*Your goal*. Filter the records below for the word "TRIANGLE". Copy each line that holds it.

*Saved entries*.
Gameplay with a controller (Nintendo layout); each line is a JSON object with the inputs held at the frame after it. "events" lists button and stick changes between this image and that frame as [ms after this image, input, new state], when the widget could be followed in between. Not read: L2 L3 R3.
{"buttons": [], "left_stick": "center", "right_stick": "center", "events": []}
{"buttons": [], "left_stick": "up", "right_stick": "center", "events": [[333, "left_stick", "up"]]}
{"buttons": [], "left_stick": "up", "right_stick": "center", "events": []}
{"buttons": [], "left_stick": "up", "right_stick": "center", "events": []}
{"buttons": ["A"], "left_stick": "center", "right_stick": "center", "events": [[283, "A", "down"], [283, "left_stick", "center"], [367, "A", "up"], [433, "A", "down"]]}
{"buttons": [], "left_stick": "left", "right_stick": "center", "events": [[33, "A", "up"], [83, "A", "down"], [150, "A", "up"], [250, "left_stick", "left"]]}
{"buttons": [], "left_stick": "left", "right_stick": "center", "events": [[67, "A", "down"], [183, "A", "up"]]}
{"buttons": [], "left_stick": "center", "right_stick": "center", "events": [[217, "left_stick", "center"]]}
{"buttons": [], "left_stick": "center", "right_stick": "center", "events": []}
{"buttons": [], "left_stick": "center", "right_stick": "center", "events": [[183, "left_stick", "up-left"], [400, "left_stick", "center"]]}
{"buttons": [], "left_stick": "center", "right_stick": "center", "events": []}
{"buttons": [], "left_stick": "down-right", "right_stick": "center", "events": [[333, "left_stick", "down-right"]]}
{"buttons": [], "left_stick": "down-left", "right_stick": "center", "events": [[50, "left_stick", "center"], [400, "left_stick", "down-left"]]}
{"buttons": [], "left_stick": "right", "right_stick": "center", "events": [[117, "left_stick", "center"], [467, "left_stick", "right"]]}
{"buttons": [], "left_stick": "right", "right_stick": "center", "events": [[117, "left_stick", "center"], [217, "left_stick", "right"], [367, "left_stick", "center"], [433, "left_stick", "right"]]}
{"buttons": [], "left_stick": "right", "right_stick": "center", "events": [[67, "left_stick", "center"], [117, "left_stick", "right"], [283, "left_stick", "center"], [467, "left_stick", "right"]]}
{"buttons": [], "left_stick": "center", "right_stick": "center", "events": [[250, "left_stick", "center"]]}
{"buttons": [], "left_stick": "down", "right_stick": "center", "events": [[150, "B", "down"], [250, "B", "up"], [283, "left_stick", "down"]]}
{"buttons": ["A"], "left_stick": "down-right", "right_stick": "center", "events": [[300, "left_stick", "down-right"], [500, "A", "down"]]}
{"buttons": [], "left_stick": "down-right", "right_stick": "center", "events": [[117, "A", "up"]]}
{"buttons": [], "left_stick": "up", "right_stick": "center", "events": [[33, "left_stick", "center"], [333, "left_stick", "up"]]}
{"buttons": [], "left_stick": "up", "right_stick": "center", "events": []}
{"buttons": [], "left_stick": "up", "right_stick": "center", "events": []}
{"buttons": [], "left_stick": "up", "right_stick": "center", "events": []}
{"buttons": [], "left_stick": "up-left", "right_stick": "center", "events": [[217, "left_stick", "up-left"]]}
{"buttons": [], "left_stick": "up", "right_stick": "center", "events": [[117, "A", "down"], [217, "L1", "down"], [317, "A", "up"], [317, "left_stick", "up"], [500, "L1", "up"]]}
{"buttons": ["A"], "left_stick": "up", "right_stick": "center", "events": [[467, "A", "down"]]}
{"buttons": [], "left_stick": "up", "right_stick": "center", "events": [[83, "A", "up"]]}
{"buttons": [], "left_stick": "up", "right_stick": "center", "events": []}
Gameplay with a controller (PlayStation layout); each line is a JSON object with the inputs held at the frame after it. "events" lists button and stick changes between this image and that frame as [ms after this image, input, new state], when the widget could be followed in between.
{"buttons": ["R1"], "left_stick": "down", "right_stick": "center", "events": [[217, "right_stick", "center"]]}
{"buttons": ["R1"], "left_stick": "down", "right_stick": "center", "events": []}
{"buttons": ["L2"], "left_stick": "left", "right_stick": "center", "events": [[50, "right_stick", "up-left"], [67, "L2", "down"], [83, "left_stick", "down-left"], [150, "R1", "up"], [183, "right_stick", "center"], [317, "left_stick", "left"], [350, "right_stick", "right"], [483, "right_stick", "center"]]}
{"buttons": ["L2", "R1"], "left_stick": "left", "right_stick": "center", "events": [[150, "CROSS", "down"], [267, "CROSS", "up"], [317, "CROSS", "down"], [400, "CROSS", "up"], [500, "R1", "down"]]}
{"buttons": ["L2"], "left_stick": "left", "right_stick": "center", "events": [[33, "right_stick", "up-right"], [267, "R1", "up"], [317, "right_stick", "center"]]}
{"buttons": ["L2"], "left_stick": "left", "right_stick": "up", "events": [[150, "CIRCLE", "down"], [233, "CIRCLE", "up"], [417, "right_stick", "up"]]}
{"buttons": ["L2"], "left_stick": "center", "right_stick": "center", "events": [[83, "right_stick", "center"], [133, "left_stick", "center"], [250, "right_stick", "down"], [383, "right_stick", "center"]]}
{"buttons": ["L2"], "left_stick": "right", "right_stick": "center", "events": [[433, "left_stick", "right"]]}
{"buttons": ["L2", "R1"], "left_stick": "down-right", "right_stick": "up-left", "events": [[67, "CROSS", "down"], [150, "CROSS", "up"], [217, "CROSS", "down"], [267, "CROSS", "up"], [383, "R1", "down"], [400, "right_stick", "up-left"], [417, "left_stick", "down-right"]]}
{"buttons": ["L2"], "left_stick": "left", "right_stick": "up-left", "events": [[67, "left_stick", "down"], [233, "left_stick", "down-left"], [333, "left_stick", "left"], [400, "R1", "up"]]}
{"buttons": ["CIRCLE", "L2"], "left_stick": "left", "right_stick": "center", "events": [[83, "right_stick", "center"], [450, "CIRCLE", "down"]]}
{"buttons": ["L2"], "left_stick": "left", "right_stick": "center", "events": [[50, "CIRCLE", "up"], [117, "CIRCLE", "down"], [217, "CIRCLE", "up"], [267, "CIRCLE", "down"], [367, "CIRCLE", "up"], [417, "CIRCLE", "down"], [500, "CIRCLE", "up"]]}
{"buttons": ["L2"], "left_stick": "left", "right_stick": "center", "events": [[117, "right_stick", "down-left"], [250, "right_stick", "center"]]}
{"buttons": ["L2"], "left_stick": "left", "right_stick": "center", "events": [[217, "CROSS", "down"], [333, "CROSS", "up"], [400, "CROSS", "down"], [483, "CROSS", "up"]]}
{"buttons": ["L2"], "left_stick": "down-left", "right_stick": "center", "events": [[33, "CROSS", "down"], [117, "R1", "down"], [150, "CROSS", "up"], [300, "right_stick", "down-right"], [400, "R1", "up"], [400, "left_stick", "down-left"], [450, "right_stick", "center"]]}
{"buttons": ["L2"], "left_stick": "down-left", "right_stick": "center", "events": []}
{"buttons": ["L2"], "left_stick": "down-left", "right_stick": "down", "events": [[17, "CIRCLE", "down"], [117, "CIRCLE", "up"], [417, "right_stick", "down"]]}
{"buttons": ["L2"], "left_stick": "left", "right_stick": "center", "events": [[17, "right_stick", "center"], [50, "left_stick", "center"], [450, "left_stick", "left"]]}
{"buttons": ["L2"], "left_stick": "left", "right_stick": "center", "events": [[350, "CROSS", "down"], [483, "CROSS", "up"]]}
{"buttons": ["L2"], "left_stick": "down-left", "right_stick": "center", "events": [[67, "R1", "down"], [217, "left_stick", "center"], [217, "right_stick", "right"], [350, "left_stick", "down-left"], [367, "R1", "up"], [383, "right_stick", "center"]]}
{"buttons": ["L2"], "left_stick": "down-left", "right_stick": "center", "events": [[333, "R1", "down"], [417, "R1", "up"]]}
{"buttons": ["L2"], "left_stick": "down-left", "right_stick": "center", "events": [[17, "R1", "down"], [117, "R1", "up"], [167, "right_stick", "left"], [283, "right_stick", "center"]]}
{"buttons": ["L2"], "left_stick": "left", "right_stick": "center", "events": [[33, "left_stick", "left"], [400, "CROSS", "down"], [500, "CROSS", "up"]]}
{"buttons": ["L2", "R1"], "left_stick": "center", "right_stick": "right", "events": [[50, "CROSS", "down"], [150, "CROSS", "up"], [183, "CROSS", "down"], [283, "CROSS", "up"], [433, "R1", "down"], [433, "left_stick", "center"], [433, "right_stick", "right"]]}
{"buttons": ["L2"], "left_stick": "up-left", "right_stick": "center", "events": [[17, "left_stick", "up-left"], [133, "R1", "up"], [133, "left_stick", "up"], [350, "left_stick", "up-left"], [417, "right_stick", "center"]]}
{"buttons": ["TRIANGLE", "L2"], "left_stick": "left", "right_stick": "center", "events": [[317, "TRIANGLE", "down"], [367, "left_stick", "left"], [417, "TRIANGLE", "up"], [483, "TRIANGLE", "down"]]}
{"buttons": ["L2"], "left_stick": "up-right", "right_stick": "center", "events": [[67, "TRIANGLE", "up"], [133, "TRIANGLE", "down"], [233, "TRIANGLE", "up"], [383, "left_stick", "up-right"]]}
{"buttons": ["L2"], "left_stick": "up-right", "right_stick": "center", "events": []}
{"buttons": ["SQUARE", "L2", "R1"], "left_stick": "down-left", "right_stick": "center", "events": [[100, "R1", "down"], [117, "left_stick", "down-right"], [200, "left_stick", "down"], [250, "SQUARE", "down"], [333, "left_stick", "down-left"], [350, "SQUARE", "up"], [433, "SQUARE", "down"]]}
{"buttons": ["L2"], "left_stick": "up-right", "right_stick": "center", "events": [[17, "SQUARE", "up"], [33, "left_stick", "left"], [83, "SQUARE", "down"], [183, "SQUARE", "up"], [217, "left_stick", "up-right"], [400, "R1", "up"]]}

*Response area*.
{"buttons": ["TRIANGLE", "L2"], "left_stick": "left", "right_stick": "center", "events": [[317, "TRIANGLE", "down"], [367, "left_stick", "left"], [417, "TRIANGLE", "up"], [483, "TRIANGLE", "down"]]}
{"buttons": ["L2"], "left_stick": "up-right", "right_stick": "center", "events": [[67, "TRIANGLE", "up"], [133, "TRIANGLE", "down"], [233, "TRIANGLE", "up"], [383, "left_stick", "up-right"]]}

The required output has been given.